When Edwina Currie took on Jack Monroe

Former Tory MP Edwina Currie's main claim to fame was that she used to put a shine on John Major's knob when he was Prime Minister. Jack Monroe is a food writer who went through a period of incredible financial hardship and began to blog about her recipes that allowed her to feed herself and her son on about a tenner a week. A little over a week ago they came to blows on television, with Mother Currie accusing little Miss Monroe of being a middle class type on the make. La Monroe's howls of anguish were an entertainment in themselves, and all in all I scored that bout as a technical knockout for Edwina Currie.

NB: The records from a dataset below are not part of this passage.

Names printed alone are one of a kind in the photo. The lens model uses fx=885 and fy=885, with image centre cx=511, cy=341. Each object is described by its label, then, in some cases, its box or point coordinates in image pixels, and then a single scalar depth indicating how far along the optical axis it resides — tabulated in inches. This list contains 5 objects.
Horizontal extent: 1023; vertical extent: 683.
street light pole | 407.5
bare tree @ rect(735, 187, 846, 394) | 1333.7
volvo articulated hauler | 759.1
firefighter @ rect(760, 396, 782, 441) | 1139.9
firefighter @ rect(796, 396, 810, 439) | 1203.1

It is not that Jack was never poor because she obviously was for a few months. Nor is it that she did not have to sell just about everything that she owned to get by and still found herself with only a few pounds left over to feed her young son when some of her benefits were not paid properly. No, the point is that Jack Monroe was a nice middle class gel from a nice family who found herself on her uppers for a short period of time. Had she taken that as her starting point then the right would not be able to attack her, but she doesn't. What she does is try to present herself as being more proletarian than thou, and that will not work for the granddaughter of a hotel owner, who is also the daughter of a senior fire brigade officer and a nurse. Certainly not when faced with a political bruiser like Edwina Currie...

Jack Monroe has become the voice of poverty porn for the Guardian reading middle class, none of whom would have given her a second glance had she not been a young, attractive, girl who writes the recipes that they want to make in their kitchens. Poor people have been producing dishes like stovies, since time immemorial, but the gobby harridans who churn out such delicacies do not fit into the Guardian's view of what a poor person should be. Jack Monroe does which is why she was able to work her ticket  out of poverty and back into the warm embrace of the middle class that spawned her.

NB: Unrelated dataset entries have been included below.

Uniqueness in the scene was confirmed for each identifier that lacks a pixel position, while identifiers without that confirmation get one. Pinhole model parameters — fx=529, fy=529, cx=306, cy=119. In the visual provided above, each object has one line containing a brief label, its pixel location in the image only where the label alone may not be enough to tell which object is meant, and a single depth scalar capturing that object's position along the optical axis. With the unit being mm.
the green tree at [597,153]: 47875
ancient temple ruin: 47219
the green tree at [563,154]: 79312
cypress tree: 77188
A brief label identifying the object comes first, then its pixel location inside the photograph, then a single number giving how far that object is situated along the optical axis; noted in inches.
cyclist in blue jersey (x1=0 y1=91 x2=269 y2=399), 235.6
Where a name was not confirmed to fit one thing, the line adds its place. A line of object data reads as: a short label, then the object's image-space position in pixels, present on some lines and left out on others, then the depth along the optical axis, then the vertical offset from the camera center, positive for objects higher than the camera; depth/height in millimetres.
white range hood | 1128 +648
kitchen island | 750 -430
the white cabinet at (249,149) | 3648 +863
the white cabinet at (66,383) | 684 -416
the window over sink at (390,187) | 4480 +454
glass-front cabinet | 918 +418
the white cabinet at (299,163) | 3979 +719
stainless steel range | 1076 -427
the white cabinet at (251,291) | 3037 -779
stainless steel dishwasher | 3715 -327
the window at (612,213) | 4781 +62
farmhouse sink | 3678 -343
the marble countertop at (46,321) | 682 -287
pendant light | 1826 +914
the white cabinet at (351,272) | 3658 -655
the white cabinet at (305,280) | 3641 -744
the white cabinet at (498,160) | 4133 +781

I am sure that she will continue to work her ticket, probably all the way into the House of Commons. It's amazing what a few weeks of hardship can do for a person, especially if they have the cultural knowledge that allows them to market that poverty in a way that is acceptable to the consumers of poverty porn over at the Guardian and the BBC.

Which is pretty much the point that Edwina Currie was making, if you think about it.